It must be tough being Tom Watson, the Labour Party deputy leader, who waddles about disliked by the rank and file – although he at least has the support of parliamentarians, not to mention the media.
For after Watson spoke of a ‘secret plan’ between the left-wing grassroots group Momentum and Unite, Britain’s largest trade union – adding that any affiliation between the two would ‘destroy the Labour Party as an electoral force’, while accusing Momentum of ‘entryism’ – Watson was swiftly backed by partial write-ups and anonymous sources courtesy of the BBC and Guardian.
The dispute pits Tom Watson and the Parliamentary Labour Party against Momentum, Unite, Unite’s general secretary Len McCluskey, and by association Labour leader Jeremy Corbyn. Corbyn continues to be supported by McCluskey and much of Unite, while his campaign for the Labour leadership back in 2015 provided Momentum with its raison d’être.
While Corbyn’s position for the time being seems secure, McCluskey is facing a battle for re-election. And though he once shared a flat with Tom Watson, the pair have fallen out and find themselves on opposite sides of the Labour spectrum. Watson and the media seem implicitly to be siding with Gerard Coyne, McCluskey’s challenger, and the stakes are high, with Unite remaining the Labour Party’s biggest financial backer.
Both the BBC and Guardian have characterised Momentum as a Machiavellian organisation, ‘a party within a party’ which attempts to orchestrate the abuse and eventual removal of disliked Labour MPs. And on a day of claim and counterclaim, the outlets emphasised that Watson had been ‘cheered to the rafters’ as the Parliamentary Labour Party gathered for an ‘explosive’ meeting.

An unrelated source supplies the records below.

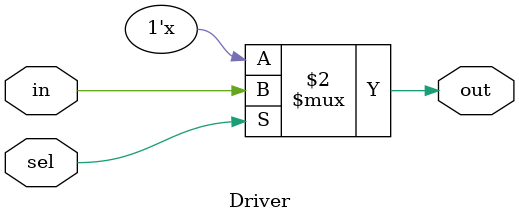
<source format=v>
/*
 * Generated by Digital. Don't modify this file!
 * Any changes will be lost if this file is regenerated.
 */

// 8-line to 3-Line priority encoder
module \74148  (
  input EI,
  input \0 ,
  input \1 ,
  input \2 ,
  input \3 ,
  input \4 ,
  input \5 ,
  input \6 ,
  input \7 ,
  input VCC,
  input GND,
  output A2,
  output A1,
  output A0,
  output GS,
  output E0
);
  wire s0;
  wire s1;
  wire s2;
  wire s3;
  assign A2 = ((\4  & \5  & \6  & \7 ) | EI);
  assign GS = ((\0  & \1  & \2  & \3  & \4  & \5  & \6  & \7 ) | EI);
  assign s2 = ~ \2 ;
  assign s0 = ~ \4 ;
  assign s1 = ~ \5 ;
  assign s3 = ~ \6 ;
  assign A1 = ((\2  & \3  & \6  & \7 ) | (s0 & \6  & \7 ) | (s1 & \6  & \7 ) | EI);
  assign A0 = ((\1  & \3  & \5  & \7 ) | (s2 & \3  & \5  & \7 ) | (s0 & \5  & \7 ) | (s3 & \7 ) | EI);
  assign E0 = (~ \0  | ~ \1  | s2 | ~ \3  | s0 | s1 | s3 | ~ \7  | EI);
endmodule

module Driver
(
    input in,
    input sel,
    output out
);
    assign out = (sel == 1'b1)? in : 1'bz;
endmodule

</source>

Watson made his claim of a ‘secret plan’ after Jon Lansman, the founder of Momentum, was recorded telling a branch meeting in Richmond, London, ‘Assuming that Len McCluskey wins the general secretaryship, which I think he will, Unite will affiliate to Momentum and will fully participate in Momentum’. After the PLP gathering, Corbyn and Watson attempted to defuse the situation with a joint call for party unity, although Labour MPs continued to accuse Corbyn’s allies of briefing against the deputy.
Attempting to characterise the dispute while damning the state of Labour, the BBC resorted to a couple of anonymous ‘senior peers’, reporting:
‘One senior peer, who is veteran of earlier internal battles, said it was ‘like 1985 all over again’, while another senior peer said it was ‘much worse than that.’
One wonders whether the BBC could not have conjured a third peer, enough to declare the situation worse still, but meanwhile the broadcasting corporation’s assistant political editor stressed that the ‘infighting’ was potentially ‘catastrophic’, especially after the recent Copeland by-election loss.
To be fair Momentum were hardly any better, as hyperbole and scaremongering thoughtlessly flew. Christine Shawcroft, a member of Momentum who sits on the party’s National Executive Council, called Watson ‘rather right-wing’, suggesting that he wanted to return to a ‘command and control’ system for running the party based on an old ‘Blairite model’. And after wantonly tossing off three herself, she rejected any suggestion that Momentum was ‘hard-left’ or ‘entryist’, describing the terms as ‘silly labels’.
McCluskey responded to Watson’s picture of entryist destruction by accusing Watson and the Labour Party’s ‘authoritarian’ right of behaving as though they were in a ‘low-budget remake of The Godfather‘. He and Lansman denied any collusion or any exchange of funds, but Coyne still denounced the recording as a ‘shocking revelation which reveals a secret hard-left plot’. And after everybody had accused everybody of attempting to stab each other in the back, everyone involved ended up looking like morons.